- Bill limiting lending rates yet to get president’s approval
- Lenders warn they will lock out risky individuals, companies
Kenya’s central bank said it is concerned about the potential effects of changes to legislation approved by lawmakers Thursday that limit how much lenders can charge for loans.
Members of parliament in East Africa’s biggest economy agreed to the changes that cap maximum interest at 4 percentage points above the key Central Bank Rate, currently at 10.5 percent. They also agreed to criminalize the act of lending at costs higher than those prescribed by the law.
“While appreciating the underlying sentiments about the need to lower the overall cost of credit, we continue to express concern on the adverse consequences of capping interest rates,” the central bank said in an e-mailed statement from the capital, Nairobi. “This would include inefficiencies in the credit market, credit rationing, promotion of informal lending channels, and undermining the effectiveness of monetary policy transmission.”
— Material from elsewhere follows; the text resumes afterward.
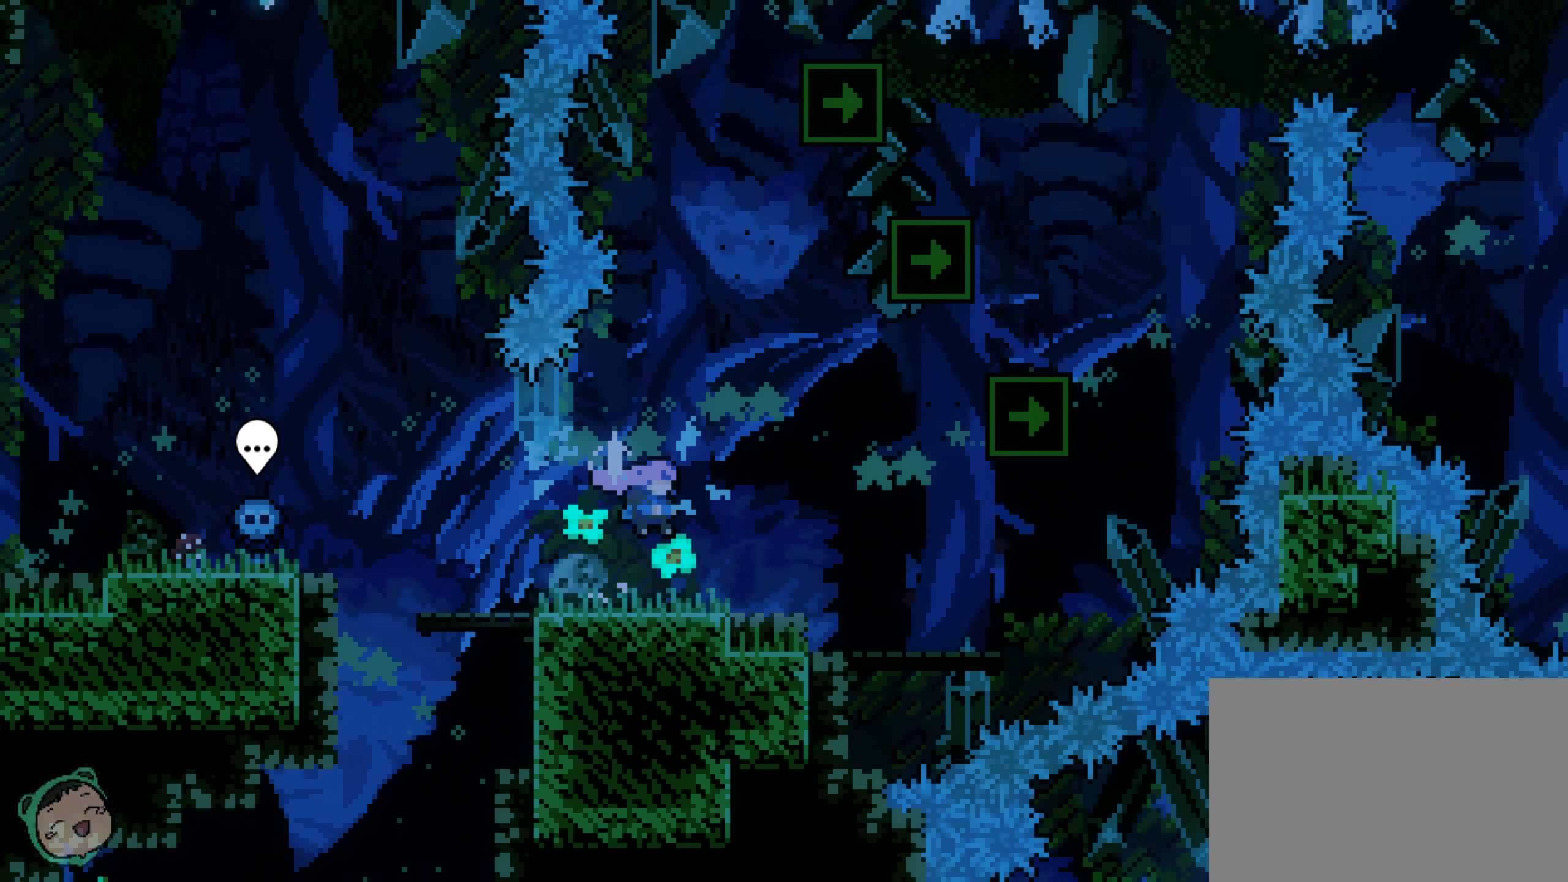
{"dt_ms": 500, "buttons": [], "left_stick": "center", "right_stick": "center", "events": [[483, "DPAD_RIGHT", "up"]]}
The banking regulator said it would continue working with different arms of government to find a solution that “sustainably reduces the cost of credit.”
Commercial lenders extended loans at a weighted average rate of 18.25 percent in May, according to the most recent statistics from the central bank. Kenya’s financial authorities have repeatedly asked them to reduce loan charges to stimulate demand for credit.
The new law, which still needs a final approval from the president, will force banks to lock out low-income earners and small businesses they consider as high-risk borrowers from accessing credit, pushing them into the arms of informal and unregulated lenders, National Industrial Credit Bank Managing Director John Gachora told reporters.
“The disease is well diagnosed, but the medicine is entirely wrong,” said Gachora, who is also the vice chairman of the Kenya Bankers Association. “The moment you start prescribing at what rate banks should lend, you kill innovation and roll back gains made in sector.”
Weak credit reference resources are among factors that increase the risks of lending for banks, according to lenders.
Banks’ cost of raising money has also gone up, fueled partly by the government tapping the domestic market to finance a budget deficit estimated at 9.3 percent of gross domestic product, Joshua Oigara, chief executive officer of KCB Group Ltd., owner of Kenya’s largest bank by assets, said in an interview.
“You have to address those issues in the market if you want to reduce the cost of credit,” Oigara said.